EG: How many houses did you build in Hiroshima in all, do you know?

FS: We went to the mayor and told him, Mayor Hamai, why we had come and what we want to do. And he suggested that we build a library for the children of Hiroshima using books that had been, had belonged to an army camp, occupation people, which were totally inappropriate for a children's library. And anyway, we came to build a house. And so they put us under the direction of a local daiku-san carpenter and we built two duplexes. So we housed four families that first year. We went back, with different groups of people, and built a total of only about twenty houses, I think.

EG: That sounds pretty impressive.

FS: What?

EG: That sounds pretty impressive to have done that. It sounds like you were the founders of the notion of Habitat for Humanity. You beat Jimmy Carter to the building of houses for people desperate in need of them. Did he ever thank you? [Laughs]

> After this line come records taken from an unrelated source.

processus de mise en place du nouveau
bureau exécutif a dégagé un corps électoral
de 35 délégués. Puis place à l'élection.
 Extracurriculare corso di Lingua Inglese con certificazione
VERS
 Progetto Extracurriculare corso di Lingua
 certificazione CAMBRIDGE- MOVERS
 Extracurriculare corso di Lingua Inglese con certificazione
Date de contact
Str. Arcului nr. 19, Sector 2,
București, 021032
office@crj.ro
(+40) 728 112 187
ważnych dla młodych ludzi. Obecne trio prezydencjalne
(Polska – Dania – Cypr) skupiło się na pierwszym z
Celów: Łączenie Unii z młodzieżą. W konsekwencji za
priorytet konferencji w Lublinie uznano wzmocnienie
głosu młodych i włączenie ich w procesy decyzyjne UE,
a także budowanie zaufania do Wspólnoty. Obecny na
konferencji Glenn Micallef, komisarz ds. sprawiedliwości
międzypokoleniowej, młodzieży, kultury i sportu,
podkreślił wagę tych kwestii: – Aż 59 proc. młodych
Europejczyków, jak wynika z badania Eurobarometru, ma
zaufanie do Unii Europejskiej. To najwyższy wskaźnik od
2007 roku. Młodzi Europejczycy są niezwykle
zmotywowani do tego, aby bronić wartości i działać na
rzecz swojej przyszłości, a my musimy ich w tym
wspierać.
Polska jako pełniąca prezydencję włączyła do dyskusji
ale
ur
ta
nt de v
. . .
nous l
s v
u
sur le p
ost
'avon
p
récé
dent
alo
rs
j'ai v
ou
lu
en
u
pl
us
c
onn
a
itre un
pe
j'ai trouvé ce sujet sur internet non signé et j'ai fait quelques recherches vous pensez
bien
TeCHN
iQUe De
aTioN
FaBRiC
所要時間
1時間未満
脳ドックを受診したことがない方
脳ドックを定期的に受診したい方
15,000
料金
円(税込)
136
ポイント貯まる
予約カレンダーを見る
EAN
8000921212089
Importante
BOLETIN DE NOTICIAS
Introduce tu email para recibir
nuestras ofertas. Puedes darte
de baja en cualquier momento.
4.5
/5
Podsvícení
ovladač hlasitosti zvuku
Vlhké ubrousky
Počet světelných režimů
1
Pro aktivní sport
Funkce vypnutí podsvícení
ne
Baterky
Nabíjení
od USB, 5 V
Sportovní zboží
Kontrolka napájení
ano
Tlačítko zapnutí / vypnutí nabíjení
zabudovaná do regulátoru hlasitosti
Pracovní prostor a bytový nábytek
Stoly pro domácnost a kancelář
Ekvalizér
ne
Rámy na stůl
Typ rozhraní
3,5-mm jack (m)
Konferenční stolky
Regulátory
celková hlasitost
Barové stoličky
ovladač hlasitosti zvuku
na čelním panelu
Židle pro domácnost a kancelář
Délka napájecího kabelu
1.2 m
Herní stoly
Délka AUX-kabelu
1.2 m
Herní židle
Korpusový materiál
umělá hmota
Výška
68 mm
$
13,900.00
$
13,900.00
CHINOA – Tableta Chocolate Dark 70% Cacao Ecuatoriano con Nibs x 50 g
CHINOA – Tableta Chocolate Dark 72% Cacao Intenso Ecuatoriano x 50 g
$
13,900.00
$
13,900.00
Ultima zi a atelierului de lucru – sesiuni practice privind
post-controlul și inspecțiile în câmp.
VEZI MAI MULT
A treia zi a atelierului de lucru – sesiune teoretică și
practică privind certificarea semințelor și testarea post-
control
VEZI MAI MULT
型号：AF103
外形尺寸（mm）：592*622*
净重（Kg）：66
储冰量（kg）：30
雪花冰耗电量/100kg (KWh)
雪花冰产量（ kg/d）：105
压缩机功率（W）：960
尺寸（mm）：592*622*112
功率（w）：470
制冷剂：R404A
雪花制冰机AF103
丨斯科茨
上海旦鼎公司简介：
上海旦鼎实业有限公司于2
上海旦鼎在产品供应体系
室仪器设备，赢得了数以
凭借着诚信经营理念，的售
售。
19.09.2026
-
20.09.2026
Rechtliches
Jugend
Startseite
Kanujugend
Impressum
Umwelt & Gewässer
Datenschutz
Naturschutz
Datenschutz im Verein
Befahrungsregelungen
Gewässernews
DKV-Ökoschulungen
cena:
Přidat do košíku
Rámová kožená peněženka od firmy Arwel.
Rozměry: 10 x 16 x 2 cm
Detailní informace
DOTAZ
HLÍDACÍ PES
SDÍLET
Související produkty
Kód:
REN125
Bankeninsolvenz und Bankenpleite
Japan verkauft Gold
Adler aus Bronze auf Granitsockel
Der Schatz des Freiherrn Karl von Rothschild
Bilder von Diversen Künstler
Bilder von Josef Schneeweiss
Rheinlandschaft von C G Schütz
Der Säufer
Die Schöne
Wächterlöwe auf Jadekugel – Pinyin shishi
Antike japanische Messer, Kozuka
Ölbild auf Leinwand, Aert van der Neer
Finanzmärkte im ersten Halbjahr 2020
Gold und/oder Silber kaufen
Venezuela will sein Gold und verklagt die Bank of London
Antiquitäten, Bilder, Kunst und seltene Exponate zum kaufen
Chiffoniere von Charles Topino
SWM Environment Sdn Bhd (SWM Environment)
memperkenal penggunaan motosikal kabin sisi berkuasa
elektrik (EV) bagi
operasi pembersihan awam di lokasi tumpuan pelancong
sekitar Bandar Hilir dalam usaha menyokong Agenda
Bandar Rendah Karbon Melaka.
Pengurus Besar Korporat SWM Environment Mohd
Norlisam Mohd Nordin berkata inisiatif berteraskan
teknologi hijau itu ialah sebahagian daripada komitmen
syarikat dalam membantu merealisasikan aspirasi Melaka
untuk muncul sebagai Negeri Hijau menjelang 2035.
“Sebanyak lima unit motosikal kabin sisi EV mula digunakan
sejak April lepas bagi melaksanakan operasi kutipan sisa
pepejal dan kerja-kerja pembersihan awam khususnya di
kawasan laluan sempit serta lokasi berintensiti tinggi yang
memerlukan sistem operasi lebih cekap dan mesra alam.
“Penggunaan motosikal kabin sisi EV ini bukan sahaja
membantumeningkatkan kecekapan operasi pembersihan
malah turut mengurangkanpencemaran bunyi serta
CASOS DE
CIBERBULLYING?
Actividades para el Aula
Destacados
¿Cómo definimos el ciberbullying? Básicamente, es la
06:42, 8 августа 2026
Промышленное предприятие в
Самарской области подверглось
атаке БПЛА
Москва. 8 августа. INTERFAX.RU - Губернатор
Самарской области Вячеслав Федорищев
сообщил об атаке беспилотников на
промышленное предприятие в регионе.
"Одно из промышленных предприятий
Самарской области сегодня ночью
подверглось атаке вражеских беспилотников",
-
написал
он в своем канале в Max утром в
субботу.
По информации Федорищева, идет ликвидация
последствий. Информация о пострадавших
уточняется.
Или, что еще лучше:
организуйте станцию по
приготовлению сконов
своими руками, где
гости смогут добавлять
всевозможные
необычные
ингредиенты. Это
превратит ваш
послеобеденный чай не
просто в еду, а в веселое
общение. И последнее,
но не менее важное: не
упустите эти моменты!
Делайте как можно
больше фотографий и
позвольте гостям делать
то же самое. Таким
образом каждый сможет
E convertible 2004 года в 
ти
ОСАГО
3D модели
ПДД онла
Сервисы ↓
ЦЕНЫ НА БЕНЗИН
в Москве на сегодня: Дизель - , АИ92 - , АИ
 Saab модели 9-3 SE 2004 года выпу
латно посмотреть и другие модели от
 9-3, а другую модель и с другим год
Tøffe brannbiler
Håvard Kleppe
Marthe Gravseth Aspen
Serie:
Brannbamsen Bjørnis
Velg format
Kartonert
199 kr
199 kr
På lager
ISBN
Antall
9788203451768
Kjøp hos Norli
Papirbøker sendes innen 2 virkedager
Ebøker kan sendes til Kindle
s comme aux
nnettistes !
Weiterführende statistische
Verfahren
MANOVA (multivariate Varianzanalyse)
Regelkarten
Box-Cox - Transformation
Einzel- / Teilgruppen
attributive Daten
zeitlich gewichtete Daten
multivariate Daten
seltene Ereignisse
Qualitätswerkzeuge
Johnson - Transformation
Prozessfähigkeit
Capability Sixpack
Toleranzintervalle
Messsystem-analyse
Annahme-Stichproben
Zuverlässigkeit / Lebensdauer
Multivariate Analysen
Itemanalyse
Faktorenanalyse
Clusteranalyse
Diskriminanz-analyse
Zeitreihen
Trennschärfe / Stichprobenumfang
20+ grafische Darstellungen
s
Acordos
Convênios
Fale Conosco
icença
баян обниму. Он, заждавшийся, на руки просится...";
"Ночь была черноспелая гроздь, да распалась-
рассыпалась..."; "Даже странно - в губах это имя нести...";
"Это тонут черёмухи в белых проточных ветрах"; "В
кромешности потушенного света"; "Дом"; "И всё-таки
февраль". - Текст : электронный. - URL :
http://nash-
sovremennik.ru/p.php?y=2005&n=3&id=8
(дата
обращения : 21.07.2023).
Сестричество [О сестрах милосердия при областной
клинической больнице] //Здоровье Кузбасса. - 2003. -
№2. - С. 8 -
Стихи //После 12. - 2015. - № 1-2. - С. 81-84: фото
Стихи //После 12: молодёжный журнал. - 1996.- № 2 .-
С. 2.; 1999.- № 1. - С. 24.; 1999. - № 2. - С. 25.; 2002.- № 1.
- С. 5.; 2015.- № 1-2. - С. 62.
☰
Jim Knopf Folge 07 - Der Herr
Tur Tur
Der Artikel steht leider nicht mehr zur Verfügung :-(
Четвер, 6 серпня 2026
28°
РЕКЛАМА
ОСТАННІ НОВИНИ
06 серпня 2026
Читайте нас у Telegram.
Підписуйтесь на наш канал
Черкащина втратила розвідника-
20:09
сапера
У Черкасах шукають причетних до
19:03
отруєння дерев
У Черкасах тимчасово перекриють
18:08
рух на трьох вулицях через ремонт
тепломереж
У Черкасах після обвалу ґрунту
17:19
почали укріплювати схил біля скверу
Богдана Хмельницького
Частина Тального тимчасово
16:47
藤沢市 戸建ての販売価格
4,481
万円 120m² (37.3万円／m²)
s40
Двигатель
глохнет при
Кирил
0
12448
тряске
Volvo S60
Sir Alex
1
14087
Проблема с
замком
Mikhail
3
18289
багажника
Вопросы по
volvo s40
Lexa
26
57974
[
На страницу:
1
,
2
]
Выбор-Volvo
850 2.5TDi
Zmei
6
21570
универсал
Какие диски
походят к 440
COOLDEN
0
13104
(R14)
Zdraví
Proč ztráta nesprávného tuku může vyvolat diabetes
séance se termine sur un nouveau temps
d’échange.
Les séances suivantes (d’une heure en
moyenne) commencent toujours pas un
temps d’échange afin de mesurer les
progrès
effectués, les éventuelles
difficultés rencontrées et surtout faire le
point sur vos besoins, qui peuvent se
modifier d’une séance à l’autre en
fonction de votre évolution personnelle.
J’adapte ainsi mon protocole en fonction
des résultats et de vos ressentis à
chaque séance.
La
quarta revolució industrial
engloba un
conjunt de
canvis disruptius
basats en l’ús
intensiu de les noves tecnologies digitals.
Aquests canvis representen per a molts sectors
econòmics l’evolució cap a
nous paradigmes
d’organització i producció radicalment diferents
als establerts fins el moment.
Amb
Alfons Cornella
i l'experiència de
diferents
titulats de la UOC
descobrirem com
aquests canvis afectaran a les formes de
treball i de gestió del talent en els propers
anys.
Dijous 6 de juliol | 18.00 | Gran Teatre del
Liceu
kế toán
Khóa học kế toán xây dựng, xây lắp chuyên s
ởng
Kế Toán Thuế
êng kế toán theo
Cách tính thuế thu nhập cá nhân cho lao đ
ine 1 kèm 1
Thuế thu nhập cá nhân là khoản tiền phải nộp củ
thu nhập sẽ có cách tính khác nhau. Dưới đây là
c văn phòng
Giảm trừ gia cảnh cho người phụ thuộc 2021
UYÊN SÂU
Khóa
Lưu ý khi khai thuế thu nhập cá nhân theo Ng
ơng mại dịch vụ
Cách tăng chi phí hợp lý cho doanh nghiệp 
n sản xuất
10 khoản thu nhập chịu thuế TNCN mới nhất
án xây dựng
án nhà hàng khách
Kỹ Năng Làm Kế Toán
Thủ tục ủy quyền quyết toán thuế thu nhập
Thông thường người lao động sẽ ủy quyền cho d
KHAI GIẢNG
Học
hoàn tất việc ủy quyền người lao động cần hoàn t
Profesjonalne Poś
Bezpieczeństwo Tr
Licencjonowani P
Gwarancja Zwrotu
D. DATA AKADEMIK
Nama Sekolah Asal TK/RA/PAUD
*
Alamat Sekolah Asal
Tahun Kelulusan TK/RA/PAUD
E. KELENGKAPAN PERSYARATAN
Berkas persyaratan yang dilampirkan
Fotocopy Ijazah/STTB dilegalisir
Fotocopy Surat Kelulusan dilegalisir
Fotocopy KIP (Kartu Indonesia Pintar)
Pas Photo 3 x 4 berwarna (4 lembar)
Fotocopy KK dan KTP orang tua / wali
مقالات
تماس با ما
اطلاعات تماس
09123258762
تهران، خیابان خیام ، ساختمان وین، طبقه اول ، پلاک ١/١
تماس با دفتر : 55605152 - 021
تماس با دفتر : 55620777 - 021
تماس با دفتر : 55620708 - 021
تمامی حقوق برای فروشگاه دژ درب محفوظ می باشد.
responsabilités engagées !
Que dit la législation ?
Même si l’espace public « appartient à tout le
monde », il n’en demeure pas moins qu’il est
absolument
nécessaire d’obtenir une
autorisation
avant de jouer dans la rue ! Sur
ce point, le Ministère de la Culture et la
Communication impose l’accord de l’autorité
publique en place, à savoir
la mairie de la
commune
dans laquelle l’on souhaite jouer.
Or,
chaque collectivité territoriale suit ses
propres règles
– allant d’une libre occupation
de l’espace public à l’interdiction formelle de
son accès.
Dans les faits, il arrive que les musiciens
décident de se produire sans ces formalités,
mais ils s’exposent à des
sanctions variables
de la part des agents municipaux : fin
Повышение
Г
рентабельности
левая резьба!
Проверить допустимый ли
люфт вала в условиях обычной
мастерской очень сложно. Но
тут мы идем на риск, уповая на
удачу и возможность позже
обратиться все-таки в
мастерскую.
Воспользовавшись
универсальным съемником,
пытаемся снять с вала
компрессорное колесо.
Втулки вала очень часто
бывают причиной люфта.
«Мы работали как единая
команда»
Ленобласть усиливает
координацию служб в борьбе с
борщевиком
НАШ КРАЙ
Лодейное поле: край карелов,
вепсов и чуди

FS: We found a local architect, Harry-somebody, who had been trained in the University of California who designed what we called a 'model house'. We didn't want to do what most of the missionaries have done, when they tried to put American clothes and American houses on primitive peoples. We didn't -- we wanted to build a Japanese house, but we did decide to build a house of three rooms and make one room hard floor instead of tatami mats. And also to build a, design a stand up kitchen, while all the kitchen work, cooking, so forth, of a typical Japanese family was done on the floor, squatting on the floor, over a hibachi charcoal fire. [Laughs] Interesting thing. The second or third trip we made with American volunteers, including Japanese young people also, we found that the Japanese had beautiful apples. Apple pie is my favorite dessert, so I decided to teach the Japanese girls how to bake apple pie. Well, apple pie... First place, we found some flour, but the only cooking oil was rancid whale oil and the only fire we had was a charcoal fire. And we built a sort of an oven out of an empty gasoline can and what we got was a sort of a apple pizza, [Laughs] dried apple pizza.

EG: How did it taste?

FS: But then a year or two later, my wife and I were working in Korea, and we stopped in Hiroshima on our way. No, we stopped in Tokyo on our way home. And one of the girls from Hiroshima came 300 miles on a crowded train with an apple pie in her lap for us to take on the boat; and she proved to us that now they can bake regulation apple pie.

EG: I'd still like to know how that first apple pie tasted.

FS: What?

EG: How did that first apple pie taste? Did you really eat it?

FS: Oh, it was good.

EG: Oh, it was good?

FS: It was good, but it wasn't....

EG: Your description kind of turned me off. [Laughs] Especially the rancid whale oil.